I made guacamole the other day, with fresh jalapeños. The juice got on my fingers and apparently because I didn't wash my hands right away, I had a very strong burning sensation on my fingers that lasted several hours.
By the way, to type ñ, hold down the Alt key and type 164, the let go of the Alt key. To type Ñ, do the same thing but type 165.
- Any pepper, whether it's a hot or sweet pepper, is considered mature when it's green. However, none have fully ripened at that stage. If allowed to, they all will turn other colors, like red or yellow or orange or purple or even chocolate-colored. When a pepper is fully ripe, it will also taste sweeter.
- It takes about 70 days for peppers to mature.
- If people who use tobacco touch pepper plants without washing their hands first, they may spread a disease called tobacco mosaic to the pepper plants.
- In 1998, New Mexico alone produced 103,500 tons of hot peppers (jalapeño, cayenne and paprika). In 2000, this production increased to 121,500 tons, valued at $50 million.
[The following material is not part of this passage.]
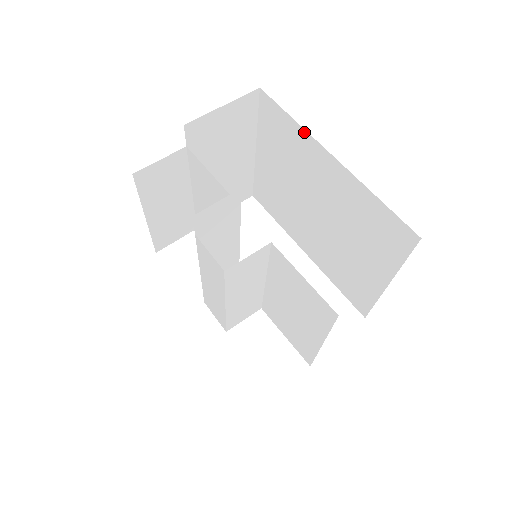
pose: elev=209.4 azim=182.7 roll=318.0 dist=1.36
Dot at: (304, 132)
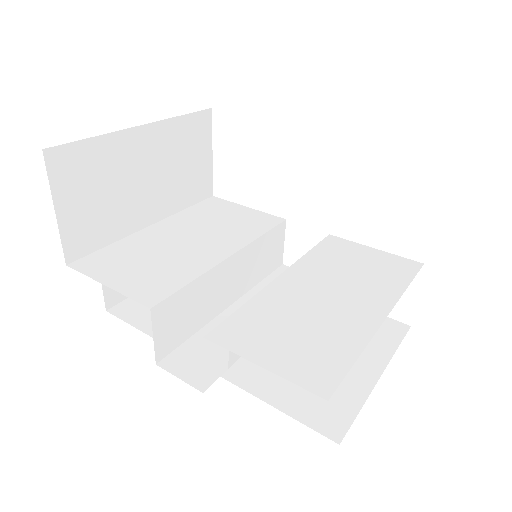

- After handling hot peppers, if you start to feel a burning sensation, it's too late to wash it off with plain soap and water. Pour rubbing alcohol over the skin, "wash" your hands with it, then rinse. It may take several applications to get the pepper oil off. I had to do this about six or seven times, and even then, the burning sensation came back after a while. But it wasn't as severe.
- The chemical that makes jalapeños hot is called capsaicin. It's mainly concentrated in the white membrane and in the seeds.
- Capsaicin is also present in cayenne pepper and in curry powder. It is used in Tabasco sauce and ginger ale. It is also the "pepper" in pepper sprays used for personal protection.
- Topical creams have been developed that use capsaicin to help relieve joint and muscle pain.
- Some people who contract shingles develop a very painful form of neuralgia that makes even the touch of a bedsheet intolerable. They find some relief after several heavy applications of a cream loaded with capsaicin.
- Eating capsaicin may help reduce the likelihood of blood clots, boost your body's levels of vitamin C, and speed up your body's metabolism. Folklore also has it that eating more capsaicin increases your tolerance to pain in general.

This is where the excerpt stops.